**What the task asks**
Write out the lines of the records below as a numbered list, skipping any blank lines and leaving out the pictures.

---- Dataset rows

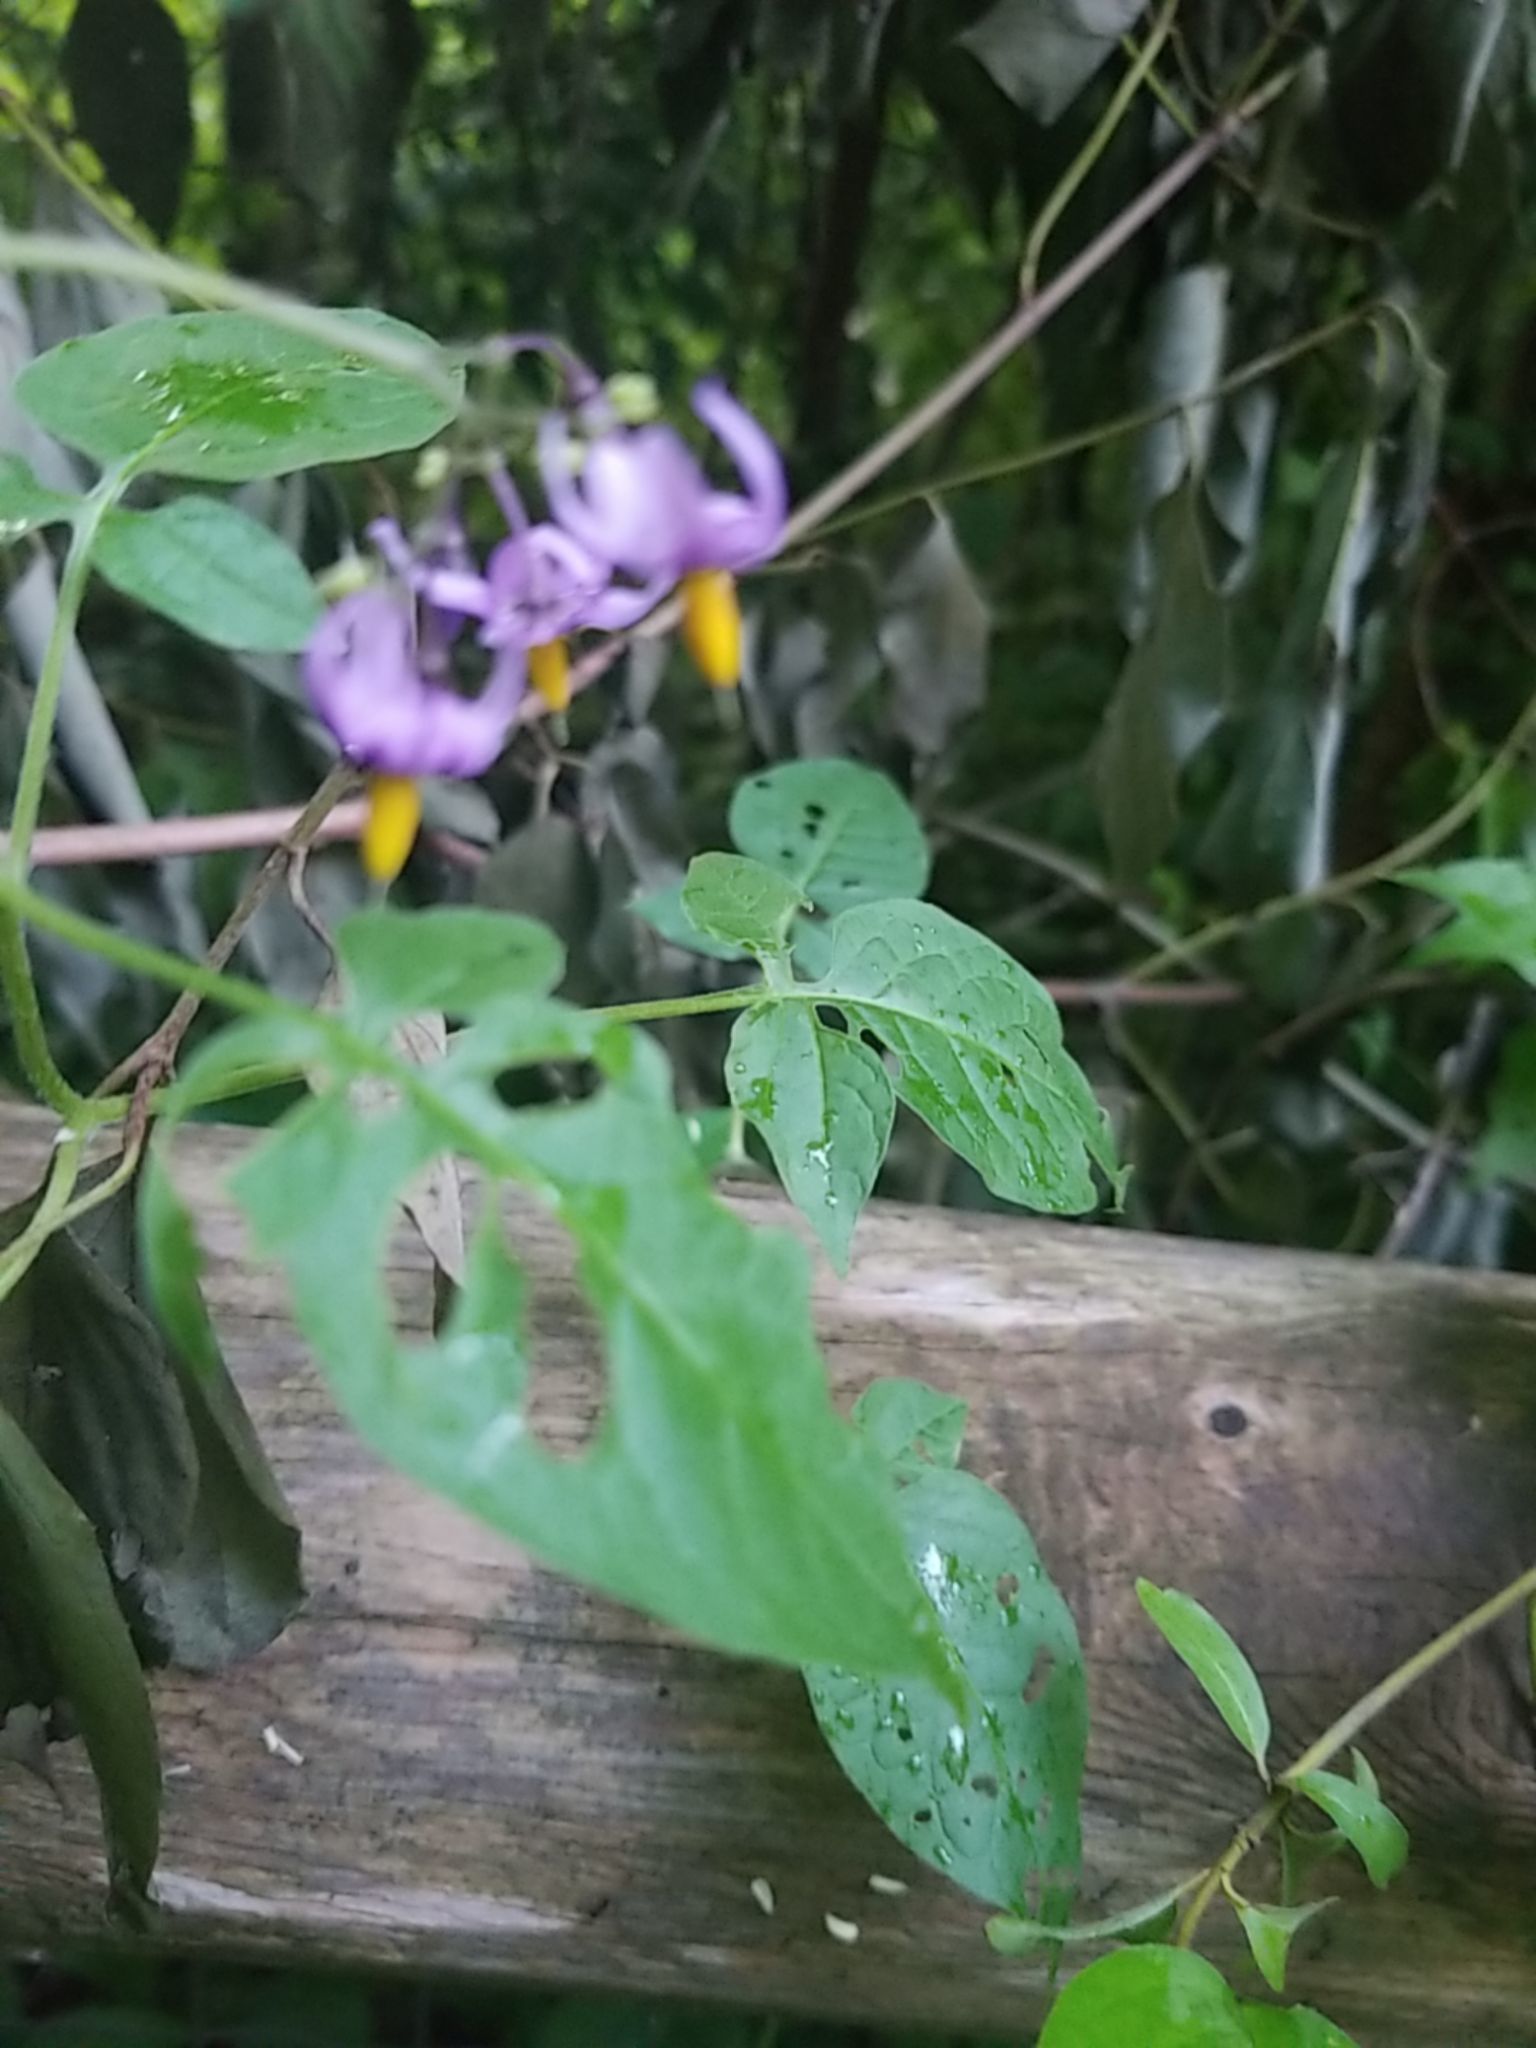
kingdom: Plantae
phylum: Tracheophyta
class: Magnoliopsida
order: Solanales
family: Solanaceae
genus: Solanum
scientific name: Solanum dulcamara
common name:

--------

**Response to the task**
1. kingdom: Plantae
2. phylum: Tracheophyta
3. class: Magnoliopsida
4. order: Solanales
5. family: Solanaceae
6. genus: Solanum
7. scientific name: Solanum dulcamara
8. common name:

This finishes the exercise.